A Catoosa County, Ga., woman accused of murdering a mother to steal that woman's children faces a possible punishment of death.

If convicted, she would be only the second woman on Georgia's death row.

Lookout Mountain Judicial Circuit District Attorney Herbert "Buzz" Franklin filed a motion Thursday to seek the death penalty against Catherine Goins. Investigators say she killed Natalia Roberts because she wanted Roberts' kids.

And she wanted Roberts' kids because she wanted her boyfriend back. He left her, according to the Catoosa County Sheriff's Office, because she lied to him about being pregnant.

The sheriff's office arrested Goins on Sept. 23, and at the time investigators weren't sure whether she planned to win her boyfriend back by pretending Roberts' children were hers. Goins faces charges of murder, armed robbery, aggravated assault, kidnapping and possession of a firearm in the commission of a crime.

Franklin's office was closed Monday in observance of Martin Luther King Jr. Day, and he did not return an email seeking comment.

Prosecutors rarely pursue the death penalty against women. Of the 85 inmates on death row in Georgia at the beginning of last year, according to the Department of Corrections, only one inmate was female: Kelly Gissendaner, who was convicted in Gwinnett County in 1998.

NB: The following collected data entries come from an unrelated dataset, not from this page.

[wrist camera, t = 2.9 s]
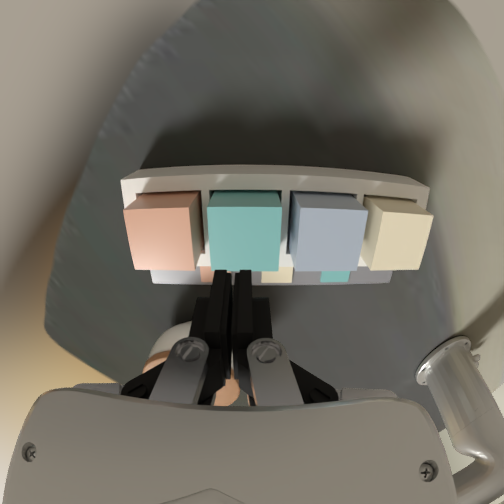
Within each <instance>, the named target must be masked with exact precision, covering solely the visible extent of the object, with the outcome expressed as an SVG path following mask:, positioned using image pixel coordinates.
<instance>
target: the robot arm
mask: <svg viewBox="0 0 504 504" xmlns="http://www.w3.org/2000/svg"><path fill="white" fill-rule="evenodd" d="M470 349H471V342H470V340H469V339H468V338H467V337H465V336H459V337H455V338H453V339H450V340H448V341H447V342H445V343H443V344H442V345H440V346H439V347H438V348H436V349H435V350H434V351H433V352H431V353H430V354H429V355H428V356H427V357H426V358H425V359H424V360H423V362H422V363H421V364H420V366H419V367H418V369H417V371H416V375H415V377H416V380H417V382H418V383H419V384H421V385H428V387H429V389H430V391H431V393H432V395H433V398H434V400H435V402H436V405H437V407H438V409H439V412H440V414H441V416H442V419H443V421H444V424H445V426H446V429H447V431H448V434H449V437H450V439H451V442H452V444H453V447H454V448H455V450H456V451H457V452H459V453H461V454H463V455H467V456H470V457H473V458H475V461H474V462H473V463H471V464H470V465H468V466H467V467H465V468H464V469H462V470H461V471H459V472H457V473H455V474H454V475H452V472H451V469H450V465H449V461H448V458H447V455H446V451H445V449H444V446H443V443H442V441H441V438H440V436H439V433H438V431H437V429H436V426H435V424H434V422H433V421H432V419H431V417H430V415H429V414H428V412H427V411H426V410H425V409H424V408H423V407H422V406H421V405H420V404H418V403H416V402H414V401H411V400H407V399H402V398H398V397H397V396H396V394H395V393H393V392H391V391H390V390H384V389H355V388H342V390H335V389H334V388H333V387H332V386H331V385H329V384H327V383H326V382H324V381H322V380H321V379H319V378H317V377H316V376H314V375H313V374H311V373H309V372H308V371H306V370H305V369H303V368H301V367H300V366H298V365H297V364H295V363H293V362H292V361H290V360H289V358H288V355H287V352H286V349H285V348H284V346H283V344H281V343H280V342H279V341H277V340H275V339H273V337H272V326H271V316H270V307H269V298H252V271H251V270H240V273H235V280H234V295H233V297H232V274H231V273H227V270H215V271H214V276H213V282H212V287H211V292H210V297H198V298H197V301H196V305H195V310H194V314H193V318H192V323H191V327H190V332H189V336H188V337H186V338H183V339H180V340H178V341H177V342H176V343H175V344H174V345H173V347H172V348H171V351H170V353H169V355H168V357H167V359H166V360H165V361H164V362H162V363H160V364H159V365H157V366H155V367H153V368H152V369H150V370H148V371H146V372H145V373H143V374H141V375H139V376H138V377H136V378H134V379H132V380H130V381H129V382H128V383H126V384H125V385H121V384H120V383H90V384H89V383H82V384H77V385H75V386H74V387H73V388H58V389H53V390H49V391H46V392H44V393H43V394H41V395H40V396H39V397H38V399H37V400H36V401H35V402H34V404H33V406H32V407H31V409H30V411H29V413H28V415H27V417H26V419H25V421H24V424H23V426H22V429H21V431H20V434H19V436H18V439H17V442H16V445H15V449H14V452H13V455H12V459H11V462H10V466H9V470H8V474H7V479H6V484H5V490H4V496H3V503H2V504H489V503H491V502H492V501H494V500H496V499H497V498H499V497H500V496H502V495H503V494H504V418H503V416H502V414H501V412H500V410H499V408H498V406H497V403H496V402H495V400H494V398H493V396H492V394H491V392H490V390H489V388H488V386H487V384H486V383H485V381H484V379H483V377H482V375H481V374H480V372H479V370H478V369H477V368H478V366H479V363H478V361H479V360H480V355H479V354H477V355H474V356H473V355H472V354H471V352H470ZM232 354H233V368H234V380H238V381H239V388H240V389H242V390H243V391H244V392H245V393H247V398H248V403H249V406H214V403H215V399H216V392H217V391H218V390H220V389H221V388H223V386H226V379H231V360H232ZM499 504H504V501H503V502H501V503H499Z"/></svg>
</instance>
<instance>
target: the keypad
mask: <svg viewBox="0 0 504 504" xmlns="http://www.w3.org/2000/svg"><path fill="white" fill-rule="evenodd" d="M121 186H122V194H123V200H124V207H125V208H126V207H127V206H128V205H130V204H131V203H132V202H133V201H135V200H136V199H137V198H138V197H139V196H141V195H142V194H143V193H147V192H165V191H189V190H201V197H202V213H203V228H204V241H205V242H204V245H203V248H202V251H201V254H200V257H199V260H198V263H197V266H196V269H195V271H180V270H150V271H151V276H152V281H153V283H164V284H199V285H212V282H213V276H214V271H211V262H210V249H209V234H208V219H207V206H208V204H209V201H210V199H211V197H212V195H213V193H214V191H215V190H277V193H278V196H279V199H280V202H281V205H282V220H281V238H280V255H279V270H278V271H252V285H333V284H368V283H389V282H390V278H391V275H392V272H393V270H375V271H370V269H369V268H368V266H367V265H366V263H365V262H364V260H363V259H362V257H361V256H360V258H359V262H358V267H357V271H295V270H294V266H293V262H292V258H291V254H290V250H289V246H288V242H287V235H288V234H287V232H288V216H289V199H290V190H295V191H319V192H338V193H349V194H350V195H351V196H353V197H354V198H355V199H356V200H357V201H358V202H359V203H360V204H362V205H363V198H364V194H366V195H378V196H389V197H399V198H408V199H410V200H411V201H413V202H414V203H416V204H417V205H419V206H420V207H422V208H423V209H425V210H426V206H427V201H428V196H429V190H430V188H429V187H427V186H425V185H424V184H422V183H420V182H418V181H416V180H414V179H412V178H410V177H407V176H401V175H394V174H386V173H378V172H369V171H360V170H350V169H338V168H325V167H310V166H288V165H201V166H180V167H164V168H151V169H140V170H137V171H136V172H134V173H132V174H130V175H128V176H127V177H125V178H123V179H121ZM227 273H231V274H232V285H234V280H235V273H240V271H227Z"/></svg>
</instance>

There are also only two death row inmates who were convicted in the Lookout Mountain Judicial Circuit. Donnie Allen Hulett was sentenced to death in 2004, and Jonathan Jarrells was sentenced in 1988, though another judge sent his case back to Walker County on a technicality in 1991. It is still tied up in court.

Goins' attorney, Public Defender David Dunn, said the judicial circuit's four judges are deciding which one of them will preside over the case. Then, that judge will hold a lengthy series of pretrial hearings that are mandated when prosecutors seek the death penalty.

If Franklin continues to pursue this punishment, Dunn will not represent Goins. By law, attorneys from the Georgia Capital Defenders Office must handle the case.

In murder trials, lawyers typically choose between two routes of defense: Either the police mistook the defendant for the real killer, or the defendant killed the victim in self-defense. Dunn could not discuss his strategy Monday, though, because in September he requested a gag order.

photo Catherine Goins

After his department arrested Goins, Sheriff Gary Sisk said during a news conference that she met her victim hours before the murder. Goins had spotted her children: a 3-year-old and a 3-week-old.

"Catherine Goins killed Natalia Roberts for her baby," Sisk said.

According to the sheriff's office, Goins told Roberts she had some old baby clothes she could give her.

Roberts agreed to meet Goins at the home of Tony Richards, Goins' friend who had given her access to his house. Richards was at work that day. Inside, according to the sheriff's office, as Roberts walked down a flight of stairs, Goins pointed a pistol at the back of her head and pulled the trigger.

Sisk would not say in September whether Roberts' children were in the house when she was killed, but did allege that Goins put the baby and the toddler in her car and drove away. She called Richards, and told him what had happened. He told her to call 911.

She didn't. But investigators say that Richards convinced her to come back to his house. He then called the police.